TASK: The entries need to be copied exactly as they stand, images left out.

INFORMATION GIVEN:
########

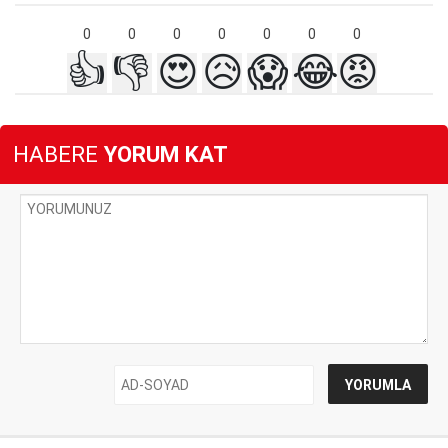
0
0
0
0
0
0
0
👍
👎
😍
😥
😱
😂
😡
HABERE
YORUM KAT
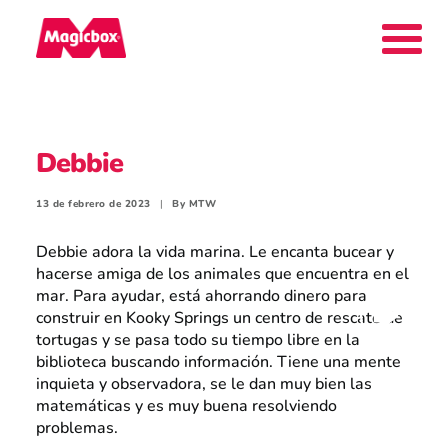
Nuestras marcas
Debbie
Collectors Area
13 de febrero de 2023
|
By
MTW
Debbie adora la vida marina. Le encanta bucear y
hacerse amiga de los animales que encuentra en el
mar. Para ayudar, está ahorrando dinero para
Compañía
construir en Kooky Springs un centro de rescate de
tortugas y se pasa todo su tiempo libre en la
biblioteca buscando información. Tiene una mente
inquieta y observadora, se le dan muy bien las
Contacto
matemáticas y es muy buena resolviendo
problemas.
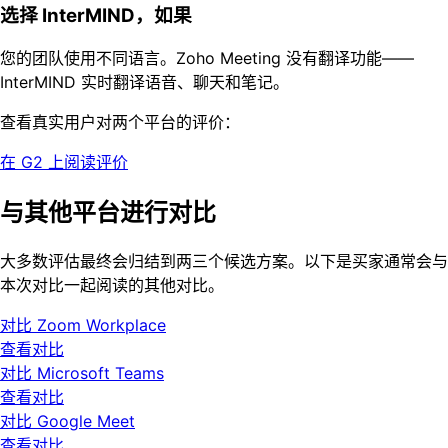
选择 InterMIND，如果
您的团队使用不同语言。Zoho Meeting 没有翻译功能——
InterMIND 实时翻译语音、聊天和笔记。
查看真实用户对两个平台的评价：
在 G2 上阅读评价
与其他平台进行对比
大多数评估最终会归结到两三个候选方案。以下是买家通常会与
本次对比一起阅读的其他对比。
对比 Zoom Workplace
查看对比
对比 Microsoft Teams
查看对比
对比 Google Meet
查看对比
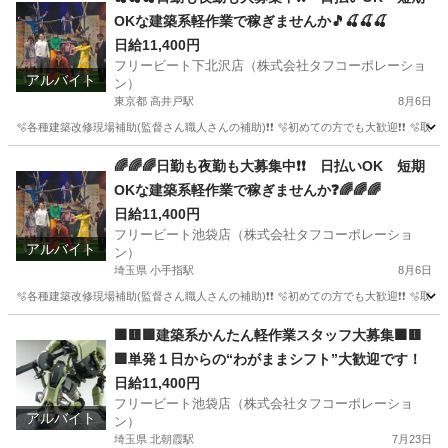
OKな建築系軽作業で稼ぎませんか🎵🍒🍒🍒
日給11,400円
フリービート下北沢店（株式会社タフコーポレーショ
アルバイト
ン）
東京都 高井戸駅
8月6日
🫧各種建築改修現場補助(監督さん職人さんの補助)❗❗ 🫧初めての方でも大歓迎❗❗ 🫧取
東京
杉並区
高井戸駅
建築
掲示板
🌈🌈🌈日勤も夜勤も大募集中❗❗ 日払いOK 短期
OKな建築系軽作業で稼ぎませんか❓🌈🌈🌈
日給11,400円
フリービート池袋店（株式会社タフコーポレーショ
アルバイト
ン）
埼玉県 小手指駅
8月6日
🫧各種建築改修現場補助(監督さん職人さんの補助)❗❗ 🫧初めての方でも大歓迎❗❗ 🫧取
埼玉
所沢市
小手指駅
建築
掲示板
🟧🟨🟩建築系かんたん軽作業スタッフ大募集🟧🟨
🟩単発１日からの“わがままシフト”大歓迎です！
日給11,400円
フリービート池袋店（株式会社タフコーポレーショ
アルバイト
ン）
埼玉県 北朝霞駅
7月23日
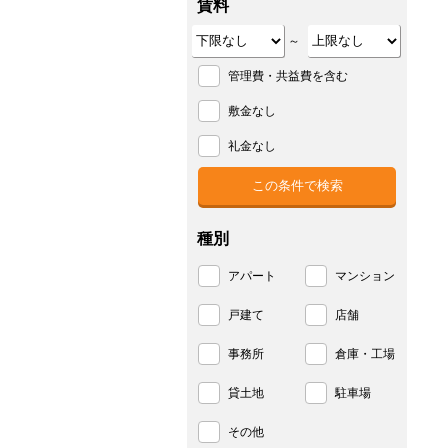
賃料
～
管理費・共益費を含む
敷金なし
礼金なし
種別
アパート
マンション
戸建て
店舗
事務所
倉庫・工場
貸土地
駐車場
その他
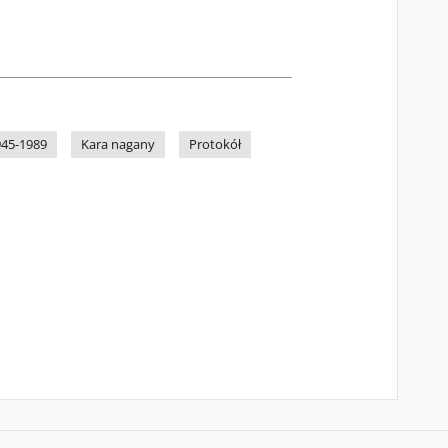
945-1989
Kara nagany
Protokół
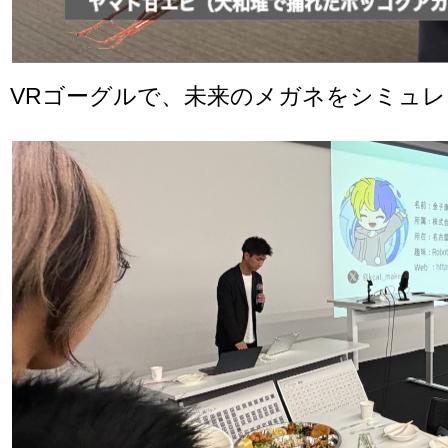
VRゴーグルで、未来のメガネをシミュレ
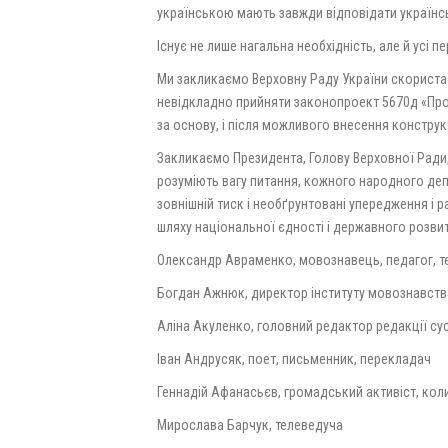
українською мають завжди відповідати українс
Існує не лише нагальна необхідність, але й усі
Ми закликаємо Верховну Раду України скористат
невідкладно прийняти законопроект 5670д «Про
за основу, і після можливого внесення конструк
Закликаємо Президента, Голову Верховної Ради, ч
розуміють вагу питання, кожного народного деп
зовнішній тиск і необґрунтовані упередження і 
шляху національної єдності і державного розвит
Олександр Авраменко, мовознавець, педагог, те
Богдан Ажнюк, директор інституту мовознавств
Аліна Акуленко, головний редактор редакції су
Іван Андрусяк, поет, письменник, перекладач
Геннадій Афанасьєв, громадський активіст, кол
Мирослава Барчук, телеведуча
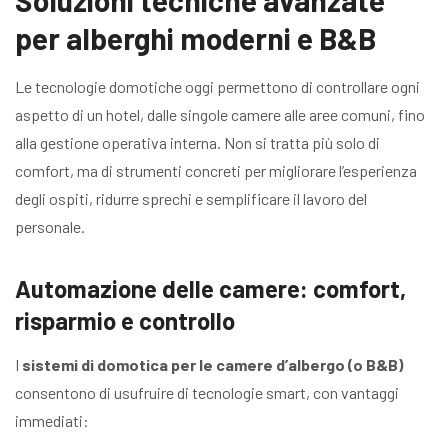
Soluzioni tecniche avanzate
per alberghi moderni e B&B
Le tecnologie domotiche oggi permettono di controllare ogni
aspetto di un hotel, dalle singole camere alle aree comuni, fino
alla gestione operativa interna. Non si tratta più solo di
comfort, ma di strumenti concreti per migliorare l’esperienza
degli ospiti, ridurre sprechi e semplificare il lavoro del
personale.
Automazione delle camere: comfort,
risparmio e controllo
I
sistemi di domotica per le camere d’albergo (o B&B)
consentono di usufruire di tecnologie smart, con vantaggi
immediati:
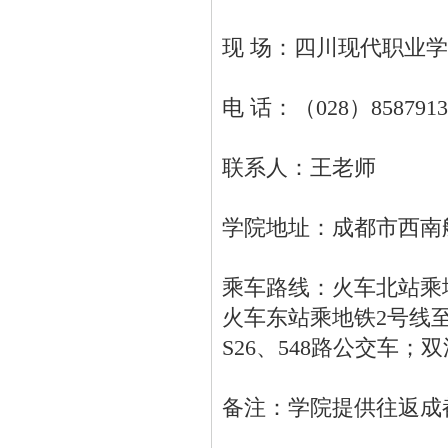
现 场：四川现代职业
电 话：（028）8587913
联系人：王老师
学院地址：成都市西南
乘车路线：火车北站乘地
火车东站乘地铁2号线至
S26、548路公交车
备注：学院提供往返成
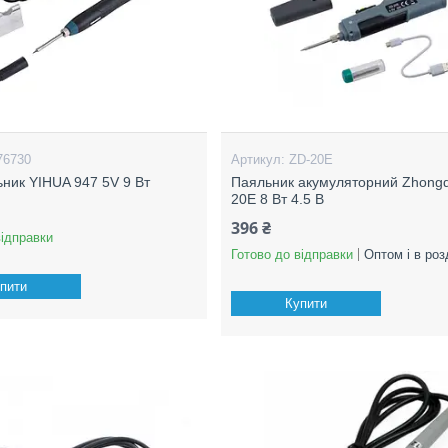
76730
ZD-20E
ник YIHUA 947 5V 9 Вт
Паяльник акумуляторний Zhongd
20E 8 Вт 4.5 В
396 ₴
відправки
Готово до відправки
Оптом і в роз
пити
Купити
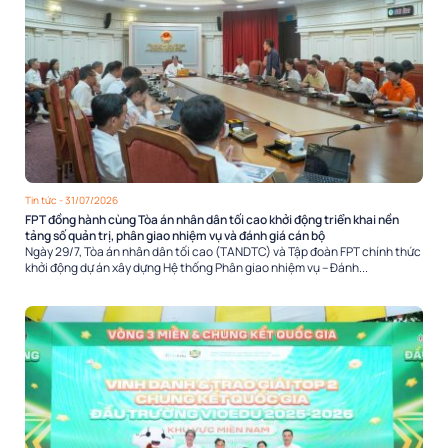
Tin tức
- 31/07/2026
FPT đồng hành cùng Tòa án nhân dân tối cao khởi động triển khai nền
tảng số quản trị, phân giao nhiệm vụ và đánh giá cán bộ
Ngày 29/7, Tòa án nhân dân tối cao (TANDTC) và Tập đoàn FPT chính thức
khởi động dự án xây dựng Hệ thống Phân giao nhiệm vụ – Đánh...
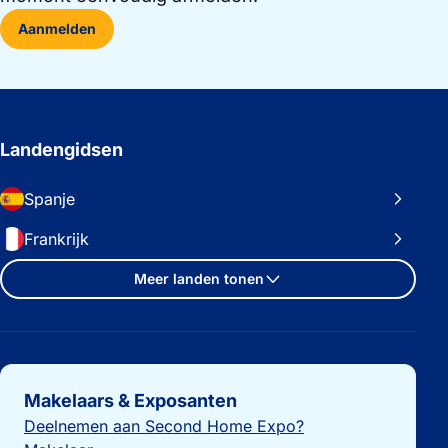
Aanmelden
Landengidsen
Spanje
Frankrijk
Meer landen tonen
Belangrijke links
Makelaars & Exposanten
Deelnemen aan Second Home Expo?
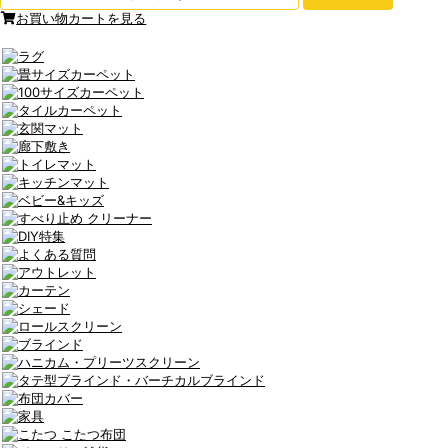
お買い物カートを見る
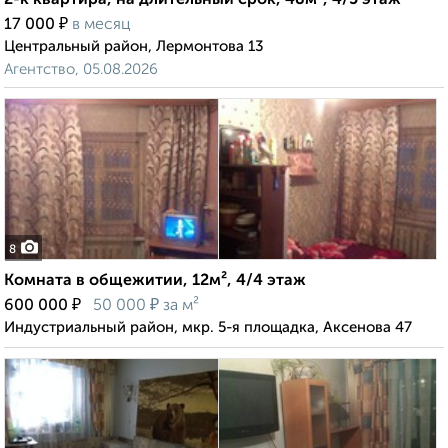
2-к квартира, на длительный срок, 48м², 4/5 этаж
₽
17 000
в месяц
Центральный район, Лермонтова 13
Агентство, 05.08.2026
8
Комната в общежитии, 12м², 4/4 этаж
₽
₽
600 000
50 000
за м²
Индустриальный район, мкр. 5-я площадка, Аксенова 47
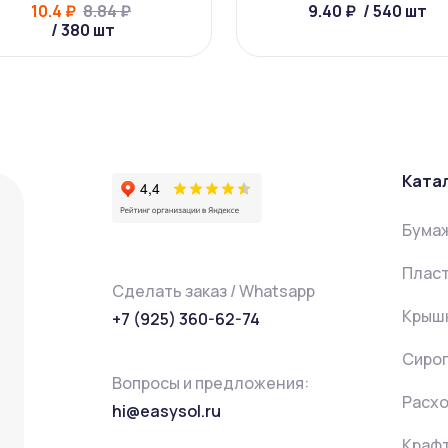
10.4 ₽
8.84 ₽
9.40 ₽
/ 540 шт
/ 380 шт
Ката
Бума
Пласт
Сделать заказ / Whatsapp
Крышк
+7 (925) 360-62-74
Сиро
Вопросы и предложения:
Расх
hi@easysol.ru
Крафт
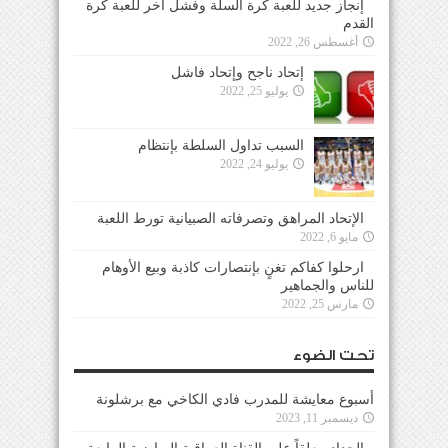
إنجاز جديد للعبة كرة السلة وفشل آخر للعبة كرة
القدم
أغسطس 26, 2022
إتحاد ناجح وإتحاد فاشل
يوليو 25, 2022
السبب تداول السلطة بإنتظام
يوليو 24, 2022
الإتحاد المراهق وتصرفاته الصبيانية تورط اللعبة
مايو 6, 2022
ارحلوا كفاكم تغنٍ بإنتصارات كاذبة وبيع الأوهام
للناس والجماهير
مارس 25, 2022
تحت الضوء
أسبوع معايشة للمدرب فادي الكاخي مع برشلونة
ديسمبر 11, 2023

########

TASK RESULT:
0
0
0
0
0
0
0
👍
👎
😍
😥
😱
😂
😡
HABERE
YORUM KAT
Nuestras marcas
Debbie
Collectors Area
13 de febrero de 2023
|
By
MTW
Debbie adora la vida marina. Le encanta bucear y
hacerse amiga de los animales que encuentra en el
mar. Para ayudar, está ahorrando dinero para
Compañía
construir en Kooky Springs un centro de rescate de
tortugas y se pasa todo su tiempo libre en la
biblioteca buscando información. Tiene una mente
inquieta y observadora, se le dan muy bien las
Contacto
matemáticas y es muy buena resolviendo
problemas.
选择 InterMIND，如果
您的团队使用不同语言。Zoho Meeting 没有翻译功能——
InterMIND 实时翻译语音、聊天和笔记。
查看真实用户对两个平台的评价：
在 G2 上阅读评价
与其他平台进行对比
大多数评估最终会归结到两三个候选方案。以下是买家通常会与
本次对比一起阅读的其他对比。
对比 Zoom Workplace
查看对比
对比 Microsoft Teams
查看对比
对比 Google Meet
查看对比
OKな建築系軽作業で稼ぎませんか🎵🍒🍒🍒
日給11,400円
フリービート下北沢店（株式会社タフコーポレーショ
アルバイト
ン）
東京都 高井戸駅
8月6日
🫧各種建築改修現場補助(監督さん職人さんの補助)❗❗ 🫧初めての方でも大歓迎❗❗ 🫧取
東京
杉並区
高井戸駅
建築
掲示板
🌈🌈🌈日勤も夜勤も大募集中❗❗ 日払いOK 短期
OKな建築系軽作業で稼ぎませんか❓🌈🌈🌈
日給11,400円
フリービート池袋店（株式会社タフコーポレーショ
アルバイト
ン）
埼玉県 小手指駅
8月6日
🫧各種建築改修現場補助(監督さん職人さんの補助)❗❗ 🫧初めての方でも大歓迎❗❗ 🫧取
埼玉
所沢市
小手指駅
建築
掲示板
🟧🟨🟩建築系かんたん軽作業スタッフ大募集🟧🟨
🟩単発１日からの“わがままシフト”大歓迎です！
日給11,400円
フリービート池袋店（株式会社タフコーポレーショ
アルバイト
ン）
埼玉県 北朝霞駅
7月23日
賃料
～
管理費・共益費を含む
敷金なし
礼金なし
種別
アパート
マンション
戸建て
店舗
事務所
倉庫・工場
貸土地
駐車場
その他
945-1989
Kara nagany
Protokół
VRゴーグルで、未来のメガネをシミュレ
українською мають завжди відповідати українс
Існує не лише нагальна необхідність, але й усі
Ми закликаємо Верховну Раду України скористат
невідкладно прийняти законопроект 5670д «Про
за основу, і після можливого внесення конструк
Закликаємо Президента, Голову Верховної Ради, ч
розуміють вагу питання, кожного народного деп
зовнішній тиск і необґрунтовані упередження і 
шляху національної єдності і державного розвит
Олександр Авраменко, мовознавець, педагог, те
Богдан Ажнюк, директор інституту мовознавств
Аліна Акуленко, головний редактор редакції су
Іван Андрусяк, поет, письменник, перекладач
Геннадій Афанасьєв, громадський активіст, кол
Мирослава Барчук, телеведуча
Soluzioni tecniche avanzate
per alberghi moderni e B&B
Le tecnologie domotiche oggi permettono di controllare ogni
aspetto di un hotel, dalle singole camere alle aree comuni, fino
alla gestione operativa interna. Non si tratta più solo di
comfort, ma di strumenti concreti per migliorare l’esperienza
degli ospiti, ridurre sprechi e semplificare il lavoro del
personale.
Automazione delle camere: comfort,
risparmio e controllo
I
sistemi di domotica per le camere d’albergo (o B&B)
consentono di usufruire di tecnologie smart, con vantaggi
immediati:
现 场：四川现代职业
电 话：（028）8587913
联系人：王老师
学院地址：成都市西南
乘车路线：火车北站乘地
火车东站乘地铁2号线至
S26、548路公交车
备注：学院提供往返成
76730
ZD-20E
ник YIHUA 947 5V 9 Вт
Паяльник акумуляторний Zhongd
20E 8 Вт 4.5 В
396 ₴
відправки
Готово до відправки
Оптом і в роз
пити
Купити
Tin tức
- 31/07/2026
FPT đồng hành cùng Tòa án nhân dân tối cao khởi động triển khai nền
tảng số quản trị, phân giao nhiệm vụ và đánh giá cán bộ
Ngày 29/7, Tòa án nhân dân tối cao (TANDTC) và Tập đoàn FPT chính thức
khởi động dự án xây dựng Hệ thống Phân giao nhiệm vụ – Đánh...
Aanmelden
Landengidsen
Spanje
Frankrijk
Meer landen tonen
Belangrijke links
Makelaars & Exposanten
Deelnemen aan Second Home Expo?
お買い物カートを見る
2-к квартира, на длительный срок, 48м², 4/5 этаж
₽
17 000
в месяц
Центральный район, Лермонтова 13
Агентство, 05.08.2026
8
Комната в общежитии, 12м², 4/4 этаж
₽
₽
600 000
50 000
за м²
Индустриальный район, мкр. 5-я площадка, Аксенова 47
10.4 ₽
8.84 ₽
9.40 ₽
/ 540 шт
/ 380 шт
Ката
Бума
Пласт
Сделать заказ / Whatsapp
Крышк
+7 (925) 360-62-74
Сиро
Вопросы и предложения:
Расх
hi@easysol.ru
Крафт
إنجاز جديد للعبة كرة السلة وفشل آخر للعبة كرة
القدم
أغسطس 26, 2022
إتحاد ناجح وإتحاد فاشل
يوليو 25, 2022
السبب تداول السلطة بإنتظام
يوليو 24, 2022
الإتحاد المراهق وتصرفاته الصبيانية تورط اللعبة
مايو 6, 2022
ارحلوا كفاكم تغنٍ بإنتصارات كاذبة وبيع الأوهام
للناس والجماهير
مارس 25, 2022
تحت الضوء
أسبوع معايشة للمدرب فادي الكاخي مع برشلونة
ديسمبر 11, 2023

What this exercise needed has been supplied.